Podczas seminarium w Strefie Gazy w pierwszą rocznicę zabicia Solejmaniego przedstawiciele Hamasu i Islamskiego Dżihadu powiedzieli, że jego śmierć była „wielką stratą dla Palestyny i jej [ruchu] oporu”. Następnie wyrazili nadzieję, że odejście Solejmaniego ze sceny nie wpłynie na dalsze wsparcie Iranu dla ich starań, by zlikwidować Izrael i zabić Żydów.


Dlatego też następna administracja USA musi utrzymać nacisk na mułłów w Iranie. Złagodzenie sankcji ośmieli grupy terrorystyczne i ułatwi ich misję prowadzenia dżihadu przeciwko Izraelowi.
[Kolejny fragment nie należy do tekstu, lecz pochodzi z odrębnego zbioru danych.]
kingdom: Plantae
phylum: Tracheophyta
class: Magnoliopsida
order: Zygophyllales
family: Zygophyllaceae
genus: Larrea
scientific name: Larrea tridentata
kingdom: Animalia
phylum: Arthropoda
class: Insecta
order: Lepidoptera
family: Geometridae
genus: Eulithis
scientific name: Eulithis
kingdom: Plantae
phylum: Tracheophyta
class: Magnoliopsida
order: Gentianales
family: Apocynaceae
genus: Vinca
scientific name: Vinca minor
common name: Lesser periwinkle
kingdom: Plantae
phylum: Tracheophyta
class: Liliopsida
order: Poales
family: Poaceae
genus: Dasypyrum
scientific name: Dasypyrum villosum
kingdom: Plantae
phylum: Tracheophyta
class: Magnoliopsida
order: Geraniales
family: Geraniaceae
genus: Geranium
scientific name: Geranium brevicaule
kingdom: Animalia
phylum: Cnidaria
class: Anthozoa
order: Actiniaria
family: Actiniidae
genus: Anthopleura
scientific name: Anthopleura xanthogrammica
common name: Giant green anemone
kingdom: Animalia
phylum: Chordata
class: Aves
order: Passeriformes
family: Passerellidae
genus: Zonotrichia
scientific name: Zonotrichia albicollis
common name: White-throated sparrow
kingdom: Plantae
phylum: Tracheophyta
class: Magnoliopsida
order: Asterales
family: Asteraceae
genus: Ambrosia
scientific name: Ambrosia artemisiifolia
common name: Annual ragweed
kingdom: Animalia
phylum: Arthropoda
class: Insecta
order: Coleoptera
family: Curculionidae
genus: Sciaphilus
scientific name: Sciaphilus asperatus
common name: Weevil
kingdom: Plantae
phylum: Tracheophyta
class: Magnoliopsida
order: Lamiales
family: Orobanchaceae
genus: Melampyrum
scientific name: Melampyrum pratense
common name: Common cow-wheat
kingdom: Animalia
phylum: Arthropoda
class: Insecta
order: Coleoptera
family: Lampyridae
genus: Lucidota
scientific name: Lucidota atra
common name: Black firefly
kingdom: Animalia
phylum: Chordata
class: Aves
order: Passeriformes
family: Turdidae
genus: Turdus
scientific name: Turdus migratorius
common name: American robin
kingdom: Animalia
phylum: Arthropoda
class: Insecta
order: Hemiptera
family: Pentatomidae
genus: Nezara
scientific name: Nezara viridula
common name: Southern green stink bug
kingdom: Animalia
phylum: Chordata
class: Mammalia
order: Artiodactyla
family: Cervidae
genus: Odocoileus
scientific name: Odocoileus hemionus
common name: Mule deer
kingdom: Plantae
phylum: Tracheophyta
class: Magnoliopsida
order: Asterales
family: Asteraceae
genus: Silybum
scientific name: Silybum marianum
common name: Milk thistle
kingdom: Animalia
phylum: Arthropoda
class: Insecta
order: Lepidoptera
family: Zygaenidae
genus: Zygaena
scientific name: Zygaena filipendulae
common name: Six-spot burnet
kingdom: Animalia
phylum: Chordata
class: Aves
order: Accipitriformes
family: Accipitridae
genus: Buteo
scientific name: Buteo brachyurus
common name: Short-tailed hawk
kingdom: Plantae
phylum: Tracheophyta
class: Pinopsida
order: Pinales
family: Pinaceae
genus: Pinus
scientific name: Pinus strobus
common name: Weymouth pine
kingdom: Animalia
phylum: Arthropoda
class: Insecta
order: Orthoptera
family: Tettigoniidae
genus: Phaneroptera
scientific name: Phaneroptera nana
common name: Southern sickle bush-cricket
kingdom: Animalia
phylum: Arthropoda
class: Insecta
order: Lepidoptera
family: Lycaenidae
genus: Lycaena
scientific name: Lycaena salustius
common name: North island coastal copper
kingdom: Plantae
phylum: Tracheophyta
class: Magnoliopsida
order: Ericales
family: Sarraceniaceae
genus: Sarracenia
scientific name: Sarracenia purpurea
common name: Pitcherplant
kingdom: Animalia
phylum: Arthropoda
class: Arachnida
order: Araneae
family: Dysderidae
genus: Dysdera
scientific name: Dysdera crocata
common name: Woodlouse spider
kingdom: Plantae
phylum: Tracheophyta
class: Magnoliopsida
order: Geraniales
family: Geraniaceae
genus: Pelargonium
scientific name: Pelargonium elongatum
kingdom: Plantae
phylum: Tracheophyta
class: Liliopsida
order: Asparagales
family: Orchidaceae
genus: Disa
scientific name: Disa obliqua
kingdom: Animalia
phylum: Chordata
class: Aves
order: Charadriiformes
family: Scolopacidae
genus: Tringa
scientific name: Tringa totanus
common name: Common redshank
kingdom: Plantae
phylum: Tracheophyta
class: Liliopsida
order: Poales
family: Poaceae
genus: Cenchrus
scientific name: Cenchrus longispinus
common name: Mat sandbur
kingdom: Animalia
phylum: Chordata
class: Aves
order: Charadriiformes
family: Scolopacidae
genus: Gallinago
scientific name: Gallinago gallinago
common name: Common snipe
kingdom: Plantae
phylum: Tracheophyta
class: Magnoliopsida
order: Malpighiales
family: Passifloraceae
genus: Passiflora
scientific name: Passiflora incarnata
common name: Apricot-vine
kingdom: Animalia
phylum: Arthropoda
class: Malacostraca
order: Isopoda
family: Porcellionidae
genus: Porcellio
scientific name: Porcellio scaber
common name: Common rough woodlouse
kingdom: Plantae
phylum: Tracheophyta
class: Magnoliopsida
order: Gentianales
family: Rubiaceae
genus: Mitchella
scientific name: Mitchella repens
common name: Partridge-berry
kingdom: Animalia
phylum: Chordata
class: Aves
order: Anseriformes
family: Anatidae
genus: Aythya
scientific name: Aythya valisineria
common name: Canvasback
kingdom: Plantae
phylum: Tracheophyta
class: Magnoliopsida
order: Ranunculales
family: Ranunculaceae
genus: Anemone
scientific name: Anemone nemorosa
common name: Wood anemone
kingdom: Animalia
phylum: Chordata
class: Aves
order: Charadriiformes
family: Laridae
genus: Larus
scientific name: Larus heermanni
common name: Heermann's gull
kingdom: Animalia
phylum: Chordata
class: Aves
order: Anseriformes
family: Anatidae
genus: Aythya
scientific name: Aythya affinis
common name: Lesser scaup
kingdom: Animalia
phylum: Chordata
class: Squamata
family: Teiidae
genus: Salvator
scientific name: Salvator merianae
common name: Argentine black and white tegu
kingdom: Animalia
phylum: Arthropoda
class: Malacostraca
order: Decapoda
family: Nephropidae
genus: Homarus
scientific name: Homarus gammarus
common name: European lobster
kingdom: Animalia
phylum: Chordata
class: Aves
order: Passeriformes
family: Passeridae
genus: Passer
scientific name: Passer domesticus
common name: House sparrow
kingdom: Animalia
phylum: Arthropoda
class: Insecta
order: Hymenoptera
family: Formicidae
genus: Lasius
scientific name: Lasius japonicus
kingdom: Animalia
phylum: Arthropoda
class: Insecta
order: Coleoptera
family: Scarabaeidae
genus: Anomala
Marionetki Iranu chcą widzieć unicestwienie Izraela – a jeśli to znaczy sojusz z masowymi mordercami takimi, jak Solejmani, to trudno.  


Palestinians: Why Terrorists Support Mass Murderers

Gatestone Institute, 12 marca 2021

Tłumaczenie: Małgorzata Koraszewska



Khaled Abu Toameh - urodzony w 1963 r. w Tulkarem na Zachodnim Brzegu, palestyński dziennikarz, któremu wielokrotnie grożono śmiercią. Publikował między innymi w "The Jerusalem Post", "Wall Street Journal", "Sunday Times", "U.S. News", "World Report", "World Tribune", "Daily Express" i palestyńskim dzienniku "Al-Fajr". Od 1989 roku jest współpracownikiem i konsultantem NBC News.